[[ Information shown, beginning ]]
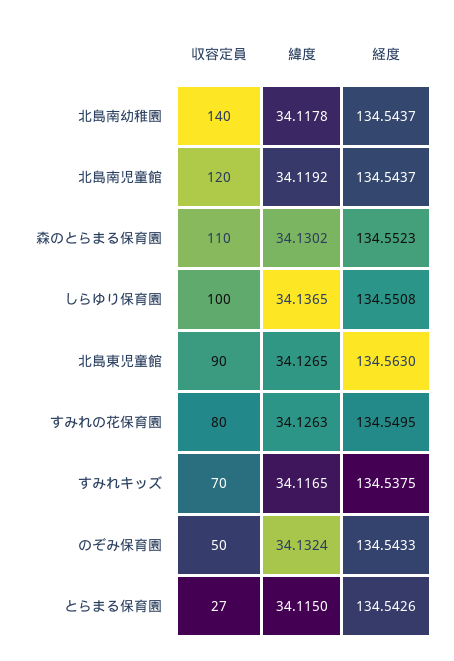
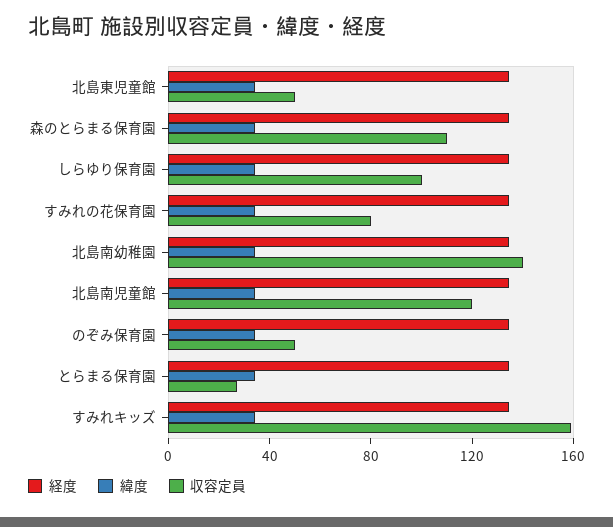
収容定員, 北島東児童館: 90 -> 50
収容定員, すみれキッズ: 70 -> 160

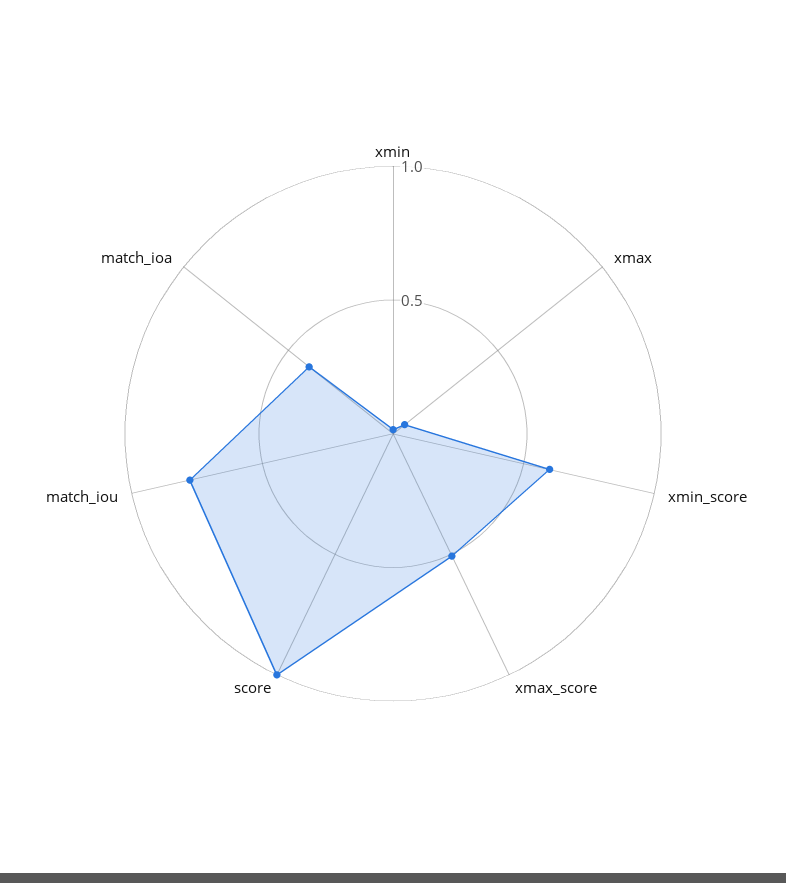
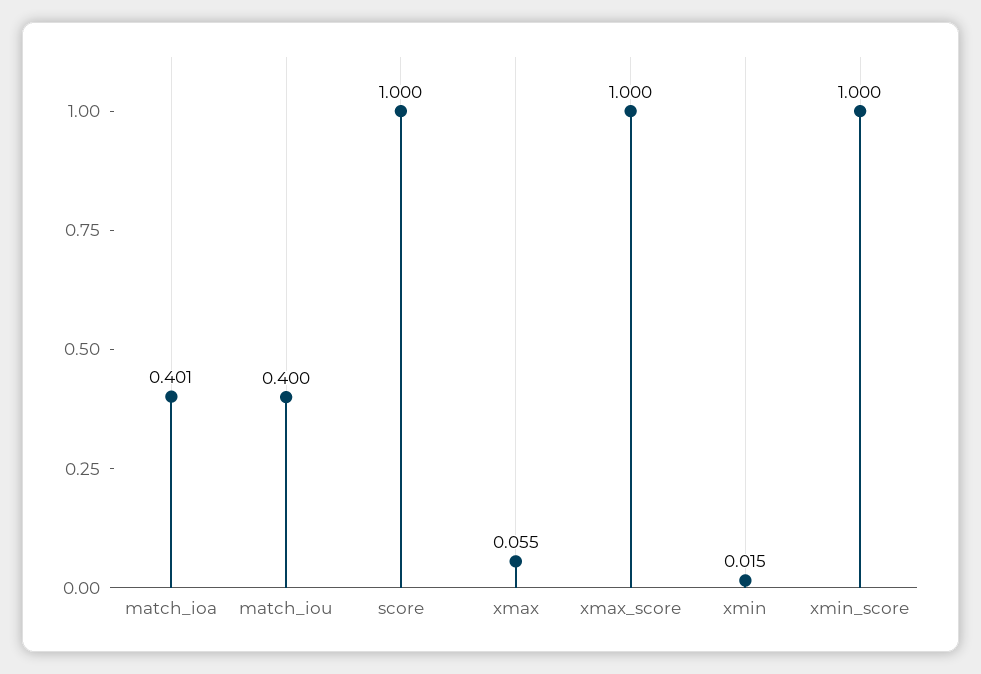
xmin_score: 0.6 -> 1
xmax_score: 0.5 -> 1
match_iou: 0.8 -> 0.4

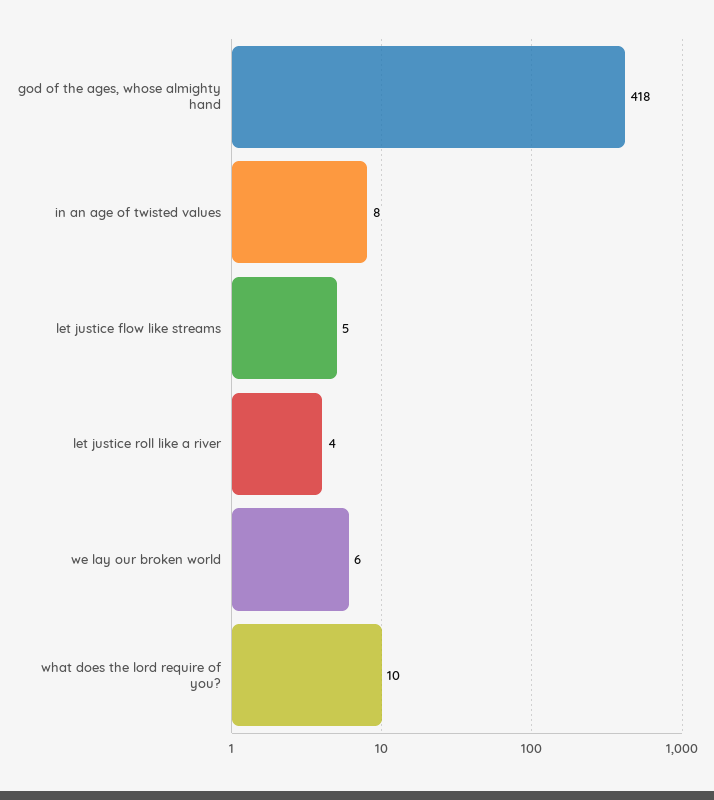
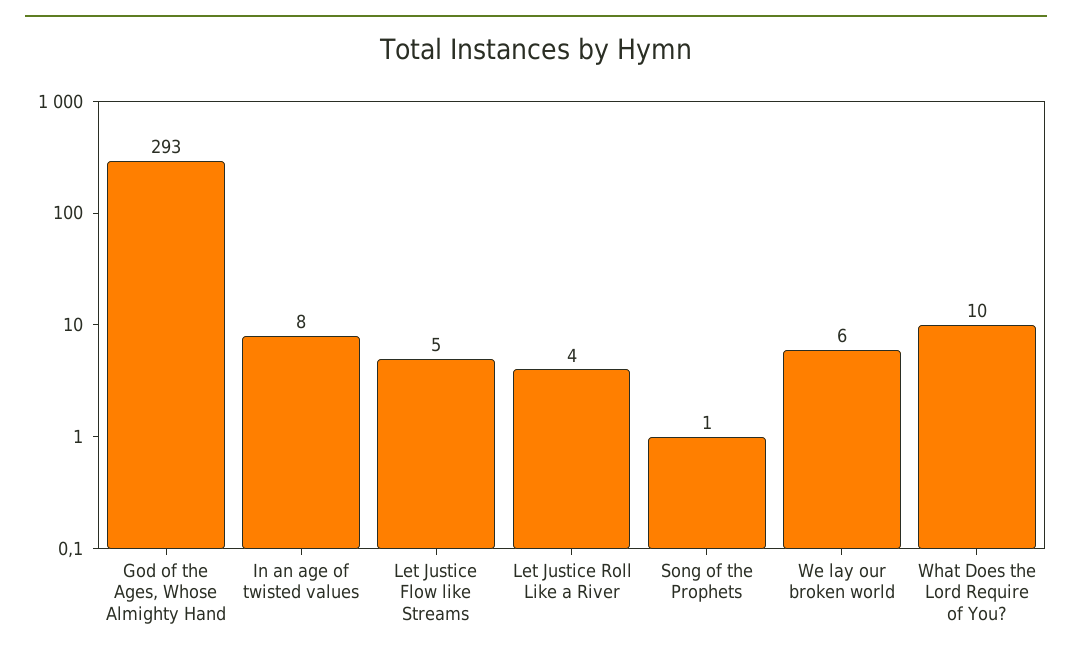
god of the ages, whose almighty hand: 418 -> 293
Song of the Prophets: none -> 1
[[ Information shown, end ]]
§ Problem description
Repeat the data exactly as written, but without the pictures.

§ Answer space
収容定員, 北島東児童館: 90 -> 50
収容定員, すみれキッズ: 70 -> 160

xmin_score: 0.6 -> 1
xmax_score: 0.5 -> 1
match_iou: 0.8 -> 0.4

god of the ages, whose almighty hand: 418 -> 293
Song of the Prophets: none -> 1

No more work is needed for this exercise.